%%

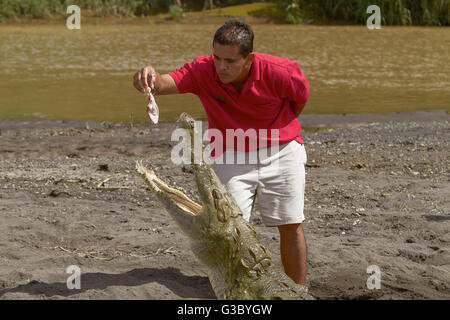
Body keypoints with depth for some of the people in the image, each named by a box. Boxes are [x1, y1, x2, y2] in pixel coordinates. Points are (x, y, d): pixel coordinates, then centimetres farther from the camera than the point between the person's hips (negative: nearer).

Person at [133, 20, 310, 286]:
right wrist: (151, 79, -59)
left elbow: (302, 96, -1)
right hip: (230, 158, 1)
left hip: (282, 151, 0)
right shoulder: (203, 70, -20)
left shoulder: (278, 72, -22)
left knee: (291, 228, 4)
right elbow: (167, 83, -35)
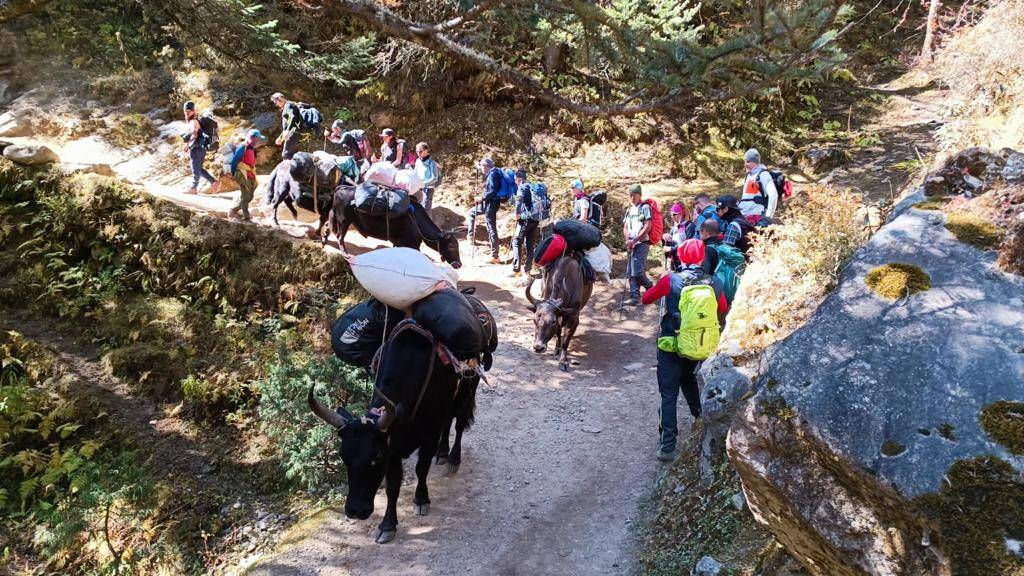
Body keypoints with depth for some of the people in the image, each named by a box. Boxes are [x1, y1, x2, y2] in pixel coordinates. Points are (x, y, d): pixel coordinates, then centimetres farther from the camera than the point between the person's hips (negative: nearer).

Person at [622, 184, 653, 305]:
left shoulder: (645, 207, -3)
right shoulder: (629, 210, 19)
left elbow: (647, 227, -10)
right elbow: (625, 227, 16)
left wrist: (634, 240, -13)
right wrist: (628, 240, -4)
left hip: (642, 243, -7)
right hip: (631, 244, 7)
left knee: (637, 271, -15)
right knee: (631, 272, 3)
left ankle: (651, 289, 7)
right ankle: (634, 297, 5)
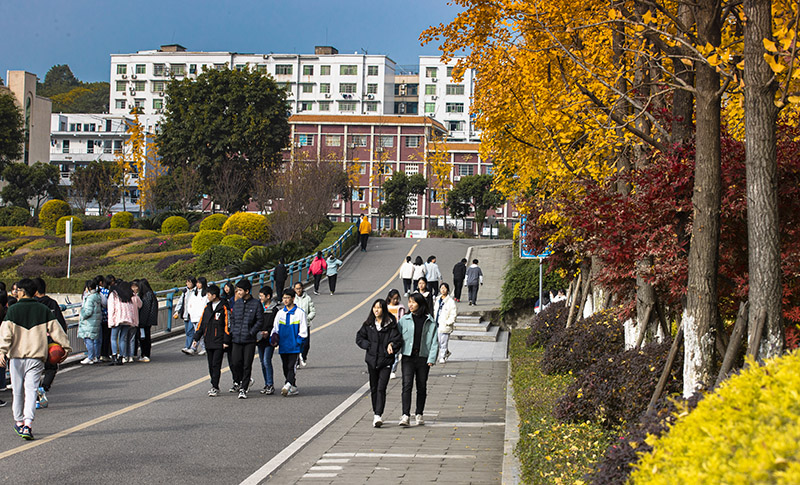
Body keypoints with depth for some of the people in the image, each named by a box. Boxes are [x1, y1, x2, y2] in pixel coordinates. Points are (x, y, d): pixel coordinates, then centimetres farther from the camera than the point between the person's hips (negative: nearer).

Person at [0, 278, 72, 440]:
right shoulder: (43, 310, 5)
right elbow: (56, 329, 4)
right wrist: (66, 346, 11)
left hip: (17, 355, -1)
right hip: (36, 356, 1)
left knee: (17, 390, 13)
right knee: (31, 390, -1)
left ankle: (19, 421, 24)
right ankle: (28, 424, -16)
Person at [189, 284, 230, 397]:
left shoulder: (224, 308, -8)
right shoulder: (207, 308, 12)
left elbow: (227, 325, -8)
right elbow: (201, 323, 16)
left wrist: (226, 341, -12)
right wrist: (196, 338, 13)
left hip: (219, 343, -6)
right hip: (208, 342, 6)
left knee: (216, 365, -7)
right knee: (211, 365, 9)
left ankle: (215, 388, -5)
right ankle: (214, 386, 18)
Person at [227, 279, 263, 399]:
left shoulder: (256, 304, -3)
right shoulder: (236, 304, 11)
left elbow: (260, 321, -4)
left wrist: (251, 333, -12)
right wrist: (232, 332, 5)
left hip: (249, 340, -3)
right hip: (236, 340, 3)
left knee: (247, 365, -2)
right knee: (235, 363, -3)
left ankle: (243, 389, 5)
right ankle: (238, 382, 24)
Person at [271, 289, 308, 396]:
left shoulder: (300, 313, -1)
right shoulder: (280, 313, 13)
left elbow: (303, 330, -1)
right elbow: (275, 328, 18)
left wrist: (298, 342, -11)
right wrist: (273, 339, 2)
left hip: (295, 347, -5)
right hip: (283, 346, 5)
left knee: (292, 366, -14)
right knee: (285, 367, 7)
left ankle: (288, 385, -25)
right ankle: (293, 388, 16)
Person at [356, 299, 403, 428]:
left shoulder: (391, 324, -5)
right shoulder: (368, 324, 5)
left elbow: (398, 340, -6)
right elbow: (359, 338, 11)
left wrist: (391, 347, -24)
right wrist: (369, 346, -2)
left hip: (386, 360, -4)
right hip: (372, 360, 4)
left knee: (381, 388, -11)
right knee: (374, 388, 13)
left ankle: (378, 416, -16)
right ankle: (376, 412, 27)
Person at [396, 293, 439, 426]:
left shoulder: (429, 322, 3)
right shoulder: (404, 320, 5)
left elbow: (434, 341, 2)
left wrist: (431, 359, -6)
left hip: (423, 358, 0)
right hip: (408, 357, 0)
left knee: (422, 387, 9)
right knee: (407, 385, -11)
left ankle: (419, 414, 23)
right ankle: (405, 415, -16)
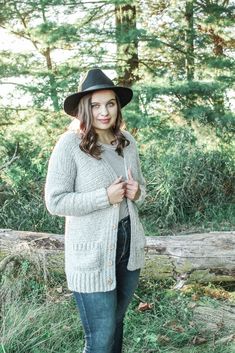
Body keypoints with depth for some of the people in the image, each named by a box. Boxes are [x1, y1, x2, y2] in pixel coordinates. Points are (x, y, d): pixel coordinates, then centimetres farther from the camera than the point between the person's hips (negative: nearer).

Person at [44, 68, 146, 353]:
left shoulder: (127, 141, 3)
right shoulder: (69, 144, -15)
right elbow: (55, 201, -15)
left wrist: (137, 192, -8)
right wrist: (105, 197, -21)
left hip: (128, 243, 6)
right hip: (92, 253, -5)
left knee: (116, 322, 21)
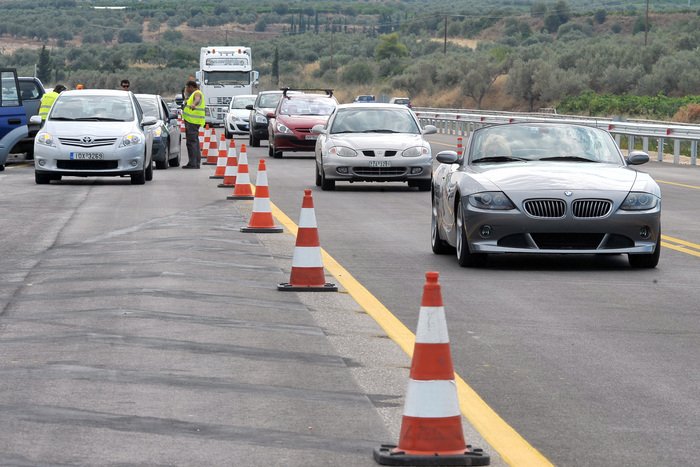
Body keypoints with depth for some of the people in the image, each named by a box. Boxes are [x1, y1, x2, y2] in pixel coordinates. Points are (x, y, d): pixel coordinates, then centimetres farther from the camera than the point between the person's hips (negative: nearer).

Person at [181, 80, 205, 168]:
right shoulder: (193, 94, 20)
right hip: (192, 121, 11)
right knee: (195, 142, 13)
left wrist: (194, 104, -58)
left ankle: (192, 163, -18)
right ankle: (196, 163, 17)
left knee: (191, 142, -14)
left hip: (193, 122, -11)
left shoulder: (197, 93, -12)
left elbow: (197, 99, -37)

%%

### Assigned task
Copy all the rows above with each "centimetres" swapped for "centimeters" and everything else left unchanged. Leave the pictures out of your answer.

### Exercise solution
Body keypoints with depth for some of the people in the image, each named by a box. Boxes are [x1, y1, x2, y2] in pixel coordinates. Points are (x, y, d): pixel coordinates, then centimeters farther from the camera than the point between the person's hips (negative: nearer).

Person at [133, 20, 310, 286]:
right wrist: (151, 79, -59)
left elbow: (302, 96, -1)
right hip: (230, 158, 1)
left hip: (282, 151, 0)
right shoulder: (203, 70, -20)
left shoulder: (278, 72, -22)
left knee: (291, 228, 4)
right elbow: (167, 83, -35)
Body keypoints with depth for some of the people in the image, each named by a box. Boxes are [x1, y1, x2, y2] in pixel coordinates. Points are (x, y, d): pixel coordinates, then centimeters farther from the camera than the point between the person's hips (negative: nearer).

Person at [622, 184, 653, 305]:
left shoulder: (645, 207, -3)
right shoulder: (629, 210, 19)
left elbow: (647, 227, -10)
right elbow: (625, 227, 16)
left wrist: (634, 240, -13)
right wrist: (628, 240, -4)
left hip: (642, 243, -7)
right hip: (631, 244, 7)
left knee: (637, 271, -15)
right knee: (631, 272, 3)
left ankle: (651, 289, 7)
right ankle: (634, 297, 5)
Body keypoints with depth for some of the people in the image, each named by a box. Boxes are [x1, y1, x2, y2] in pixel coordinates. Points are (x, y, d): pixel coordinates, then centimeters farther from the camera than the point between the person's hips (negative: nearer).

Person at [0, 278, 72, 440]:
right shoulder: (43, 310, 5)
right elbow: (56, 329, 4)
right wrist: (66, 346, 11)
left hip: (17, 355, -1)
right hip: (36, 356, 1)
left knee: (17, 390, 13)
right knee: (31, 390, -1)
left ankle: (19, 421, 24)
right ankle: (28, 424, -16)
Person at [189, 284, 230, 397]:
left shoulder: (224, 308, -8)
right shoulder: (207, 308, 12)
left elbow: (227, 325, -8)
right elbow: (201, 323, 16)
left wrist: (226, 341, -12)
right wrist: (196, 338, 13)
left hip: (219, 343, -6)
right hip: (208, 342, 6)
left knee: (216, 365, -7)
right knee: (211, 365, 9)
left ankle: (215, 388, -5)
right ankle: (214, 386, 18)
Person at [227, 279, 263, 399]:
left shoulder: (256, 304, -3)
right shoulder: (236, 304, 11)
left elbow: (260, 321, -4)
left wrist: (251, 333, -12)
right wrist: (232, 332, 5)
left hip: (249, 340, -3)
right hip: (236, 340, 3)
left knee: (247, 365, -2)
right knee: (235, 363, -3)
left ankle: (243, 389, 5)
right ankle: (238, 382, 24)
Person at [271, 289, 308, 396]:
left shoulder: (300, 313, -1)
right shoulder: (280, 313, 13)
left elbow: (303, 330, -1)
right elbow: (275, 328, 18)
left wrist: (298, 342, -11)
right wrist: (273, 339, 2)
left hip: (295, 347, -5)
right hip: (283, 346, 5)
left knee: (292, 366, -14)
right knee: (285, 367, 7)
left ankle: (288, 385, -25)
right ankle: (293, 388, 16)
Person at [356, 299, 403, 428]:
left shoulder: (391, 324, -5)
right shoulder: (368, 324, 5)
left elbow: (398, 340, -6)
right elbow: (359, 338, 11)
left wrist: (391, 347, -24)
right wrist: (369, 346, -2)
left hip: (386, 360, -4)
right hip: (372, 360, 4)
left knee: (381, 388, -11)
right knee: (374, 388, 13)
left ankle: (378, 416, -16)
right ankle: (376, 412, 27)
Person at [396, 293, 439, 426]:
left shoulder: (429, 322, 3)
right shoulder: (404, 320, 5)
left elbow: (434, 341, 2)
left wrist: (431, 359, -6)
left hip: (423, 358, 0)
right hip: (408, 357, 0)
left knee: (422, 387, 9)
right knee: (407, 385, -11)
left ankle: (419, 414, 23)
right ankle: (405, 415, -16)
Body keypoints with depth for some of the people in the image, each named by a box. Boxes are [x1, y1, x2, y2] in pixel coordinates. Points are (x, y, d): pixel coordinates, then centimeters farther from the camera than the point between the person's hips (negative: nearer).

Person at [44, 68, 146, 353]:
left shoulder: (127, 141, 3)
right shoulder: (69, 144, -15)
right elbow: (55, 201, -15)
left wrist: (137, 192, -8)
right wrist: (105, 197, -21)
left hip: (128, 243, 6)
right hip: (92, 253, -5)
left knee: (116, 322, 21)
Body keypoints with depth for some of the people in the image, each named by a box. Boxes are [x1, y1, x2, y2] in pixel coordinates. Points are (x, y, d): pixel coordinates, then centimeters farther from the camera than the point between the person's hips (negative: nearer).

Person at [181, 80, 205, 168]:
right shoulder: (193, 94, 20)
right hip: (192, 121, 11)
right knee: (195, 142, 13)
left wrist: (194, 104, -58)
left ankle: (192, 163, -18)
right ankle: (196, 163, 17)
left knee: (191, 142, -14)
left hip: (193, 122, -11)
left shoulder: (197, 93, -12)
left elbow: (197, 99, -37)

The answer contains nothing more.